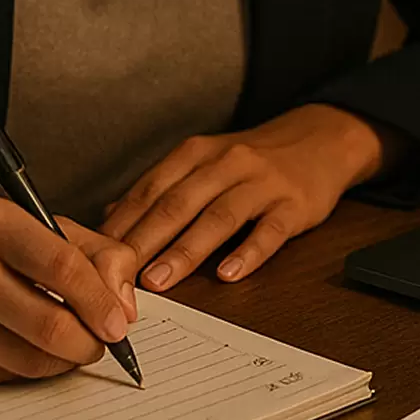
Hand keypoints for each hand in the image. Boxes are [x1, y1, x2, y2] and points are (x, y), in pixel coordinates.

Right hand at [0, 197, 138, 383]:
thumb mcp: (24, 222)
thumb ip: (88, 250)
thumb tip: (124, 301)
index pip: (64, 266)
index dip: (101, 301)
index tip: (119, 322)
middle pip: (51, 325)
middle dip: (89, 343)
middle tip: (99, 342)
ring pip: (30, 360)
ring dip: (63, 362)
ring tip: (68, 346)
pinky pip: (1, 376)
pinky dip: (27, 370)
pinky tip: (25, 350)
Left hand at [100, 104, 389, 291]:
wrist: (321, 139)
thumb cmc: (254, 159)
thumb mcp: (204, 160)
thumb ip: (162, 187)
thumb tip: (113, 215)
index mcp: (196, 153)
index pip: (151, 189)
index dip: (123, 223)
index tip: (98, 255)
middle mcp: (225, 163)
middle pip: (178, 203)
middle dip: (145, 240)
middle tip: (118, 275)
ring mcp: (261, 183)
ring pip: (218, 217)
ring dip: (185, 250)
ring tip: (160, 280)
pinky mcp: (293, 204)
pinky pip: (269, 231)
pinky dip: (248, 252)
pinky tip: (228, 273)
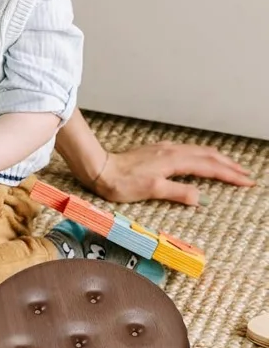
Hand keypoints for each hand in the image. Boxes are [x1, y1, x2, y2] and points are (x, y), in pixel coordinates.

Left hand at [92, 141, 254, 205]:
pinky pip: (188, 150)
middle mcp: (172, 151)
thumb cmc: (121, 182)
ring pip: (199, 151)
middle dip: (229, 165)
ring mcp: (165, 150)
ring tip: (231, 166)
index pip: (210, 167)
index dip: (230, 175)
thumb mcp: (152, 190)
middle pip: (208, 156)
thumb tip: (201, 197)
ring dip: (218, 159)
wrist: (99, 168)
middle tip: (246, 175)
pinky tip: (201, 159)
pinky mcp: (157, 151)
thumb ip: (178, 192)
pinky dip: (202, 156)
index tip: (247, 182)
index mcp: (174, 161)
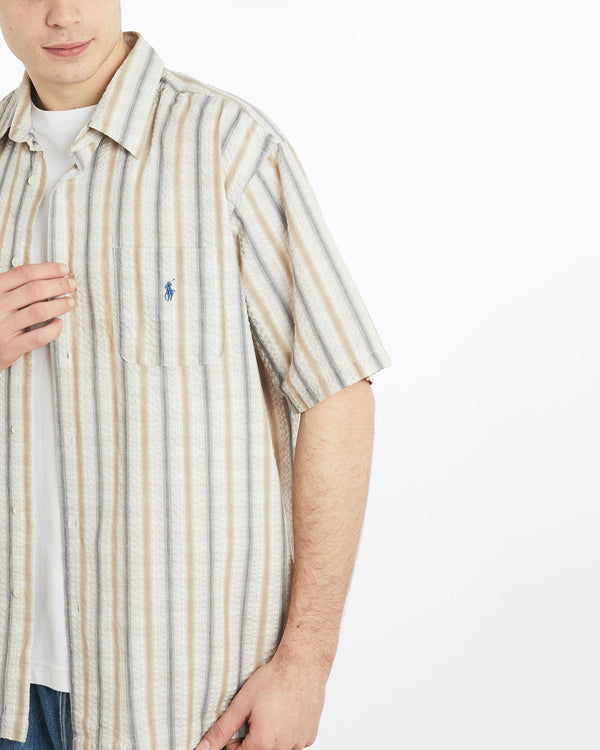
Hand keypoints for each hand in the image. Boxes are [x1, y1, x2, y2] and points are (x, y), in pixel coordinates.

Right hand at [0, 261, 76, 371]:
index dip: (48, 269)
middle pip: (34, 290)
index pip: (24, 273)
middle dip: (58, 285)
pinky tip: (59, 324)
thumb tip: (45, 276)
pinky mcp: (9, 348)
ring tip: (70, 302)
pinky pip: (38, 337)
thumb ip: (11, 288)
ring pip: (39, 312)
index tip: (64, 269)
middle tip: (72, 284)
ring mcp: (3, 328)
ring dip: (59, 305)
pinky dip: (53, 329)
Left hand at [195, 651, 326, 749]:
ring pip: (278, 747)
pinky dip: (289, 732)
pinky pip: (295, 742)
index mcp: (263, 743)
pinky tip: (288, 712)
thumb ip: (221, 730)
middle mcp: (283, 748)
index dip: (235, 739)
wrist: (302, 664)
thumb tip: (202, 748)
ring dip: (272, 736)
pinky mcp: (310, 736)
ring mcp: (299, 743)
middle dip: (254, 737)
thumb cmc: (274, 678)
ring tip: (273, 710)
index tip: (241, 721)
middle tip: (258, 713)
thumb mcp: (242, 703)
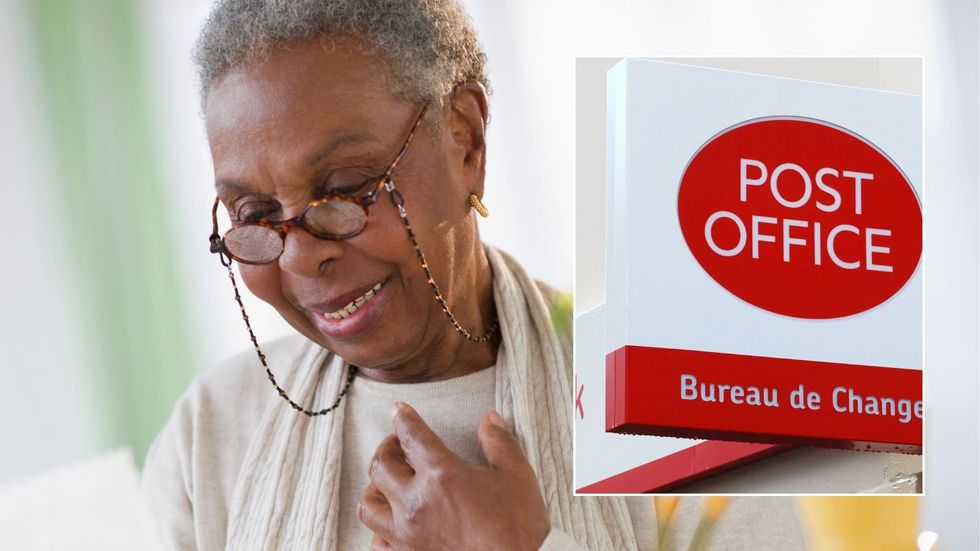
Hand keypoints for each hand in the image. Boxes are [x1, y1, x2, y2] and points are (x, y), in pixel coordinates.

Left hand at [358, 402, 550, 550]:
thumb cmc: (518, 527)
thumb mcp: (516, 476)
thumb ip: (499, 443)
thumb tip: (490, 420)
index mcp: (441, 475)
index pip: (411, 435)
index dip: (403, 418)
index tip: (399, 410)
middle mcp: (416, 502)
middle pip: (380, 466)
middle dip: (386, 448)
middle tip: (398, 445)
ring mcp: (407, 535)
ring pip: (369, 504)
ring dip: (375, 487)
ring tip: (388, 482)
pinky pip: (377, 542)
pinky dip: (380, 528)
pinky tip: (392, 522)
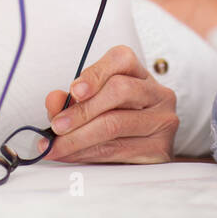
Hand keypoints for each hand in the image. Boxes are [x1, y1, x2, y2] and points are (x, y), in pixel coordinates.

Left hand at [40, 45, 177, 163]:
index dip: (95, 73)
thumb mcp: (94, 107)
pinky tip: (71, 154)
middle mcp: (157, 94)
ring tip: (57, 145)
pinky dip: (88, 153)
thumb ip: (72, 102)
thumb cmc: (119, 126)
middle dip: (81, 110)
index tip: (74, 90)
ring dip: (79, 137)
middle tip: (57, 125)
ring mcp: (162, 121)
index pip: (121, 59)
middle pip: (119, 90)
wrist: (144, 158)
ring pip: (115, 123)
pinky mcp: (159, 149)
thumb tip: (54, 100)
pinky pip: (117, 150)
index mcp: (140, 75)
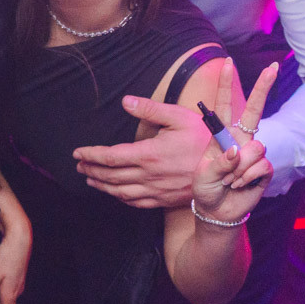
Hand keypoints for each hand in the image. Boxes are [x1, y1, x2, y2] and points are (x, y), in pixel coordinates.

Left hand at [74, 97, 209, 207]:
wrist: (227, 166)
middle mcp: (149, 175)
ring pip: (120, 192)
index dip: (91, 156)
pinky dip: (120, 198)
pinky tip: (114, 193)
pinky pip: (136, 202)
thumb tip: (125, 101)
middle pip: (111, 176)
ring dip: (101, 186)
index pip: (111, 157)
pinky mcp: (165, 199)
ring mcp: (157, 190)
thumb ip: (149, 109)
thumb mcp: (178, 116)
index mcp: (149, 154)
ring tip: (89, 179)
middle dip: (91, 170)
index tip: (78, 153)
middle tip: (79, 166)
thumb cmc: (203, 137)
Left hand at [191, 60, 275, 225]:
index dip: (225, 84)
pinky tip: (239, 185)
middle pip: (254, 110)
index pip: (224, 105)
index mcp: (221, 135)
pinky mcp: (264, 168)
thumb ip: (220, 162)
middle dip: (263, 88)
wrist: (217, 211)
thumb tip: (237, 151)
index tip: (227, 62)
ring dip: (239, 168)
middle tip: (273, 67)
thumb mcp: (203, 174)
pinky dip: (247, 178)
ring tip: (228, 180)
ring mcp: (253, 153)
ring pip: (255, 148)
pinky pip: (260, 166)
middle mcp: (240, 139)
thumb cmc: (206, 188)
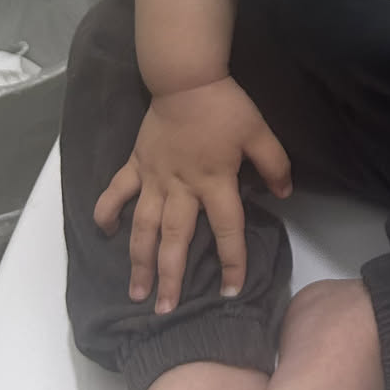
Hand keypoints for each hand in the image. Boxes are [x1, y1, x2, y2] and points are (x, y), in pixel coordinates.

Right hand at [93, 78, 291, 310]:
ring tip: (135, 291)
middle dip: (171, 277)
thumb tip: (285, 194)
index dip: (232, 261)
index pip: (227, 229)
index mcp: (215, 181)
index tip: (231, 291)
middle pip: (175, 239)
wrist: (186, 79)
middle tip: (165, 310)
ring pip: (143, 226)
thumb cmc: (225, 106)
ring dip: (138, 260)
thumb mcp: (259, 131)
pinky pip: (117, 192)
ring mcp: (155, 178)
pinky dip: (107, 211)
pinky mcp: (136, 164)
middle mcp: (182, 188)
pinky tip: (104, 232)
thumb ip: (274, 163)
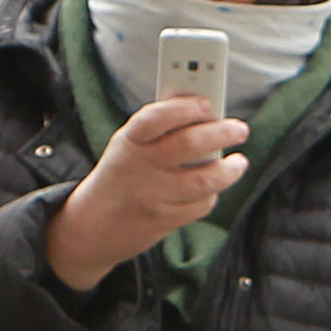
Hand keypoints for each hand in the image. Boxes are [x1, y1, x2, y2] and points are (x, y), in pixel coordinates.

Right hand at [42, 96, 244, 289]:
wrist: (91, 226)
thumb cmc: (121, 176)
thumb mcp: (128, 147)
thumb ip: (160, 130)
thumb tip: (204, 113)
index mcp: (129, 142)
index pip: (156, 118)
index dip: (184, 108)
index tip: (207, 104)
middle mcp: (140, 167)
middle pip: (188, 145)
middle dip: (221, 133)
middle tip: (239, 129)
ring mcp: (152, 196)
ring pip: (202, 180)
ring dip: (228, 170)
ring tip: (238, 162)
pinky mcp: (163, 220)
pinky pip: (200, 205)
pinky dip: (212, 195)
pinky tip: (213, 187)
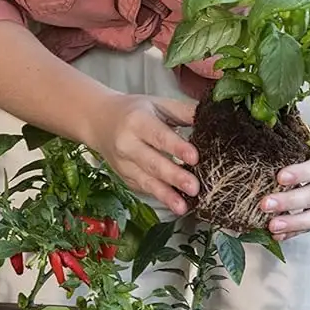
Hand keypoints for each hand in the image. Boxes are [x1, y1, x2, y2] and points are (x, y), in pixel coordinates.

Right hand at [89, 92, 198, 215]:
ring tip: (183, 206)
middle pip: (152, 162)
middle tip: (194, 187)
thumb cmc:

____

● Exercise:
Repeat exactly the lines above, from the line that contains "middle dip: (58, 285)" down through the line that contains "thumb tip: (490, 420)". Include both of those lines and none of the pictures.

● Task result:
middle dip: (58, 285)
pinky tip: (59, 324)
thumb tip: (45, 276)
pinky mcp: (9, 348)
ring tip: (70, 302)
pinky pip: (38, 337)
thumb ip: (11, 288)
ring pip: (39, 312)
index tip: (64, 269)
middle tip: (72, 284)
ring mcp: (3, 328)
ring dip: (59, 305)
pinky dip: (53, 329)
Left hand at [195, 651, 326, 749]:
ring pip: (278, 747)
pinky dip: (289, 732)
pinky pip: (295, 742)
index mcp: (263, 743)
pinky tip: (288, 712)
thumb ip: (221, 730)
middle mcp: (283, 748)
index dip: (235, 739)
wrist: (302, 664)
thumb tip: (202, 748)
ring dip: (272, 736)
pinky mcp: (310, 736)
ring mcp: (299, 743)
middle dip: (254, 737)
thumb cmc: (274, 678)
ring tip: (273, 710)
index tip: (241, 721)
middle tip: (258, 713)
thumb mcp: (242, 703)
Hand keypoints for each hand in the image. Boxes are [x1, y1, x2, y2] and points are (x, y), in pixel coordinates.

Left hand at [358, 402, 550, 550]:
thumb cmc: (518, 527)
thumb mcp: (516, 476)
thumb ip: (499, 443)
thumb tip: (490, 420)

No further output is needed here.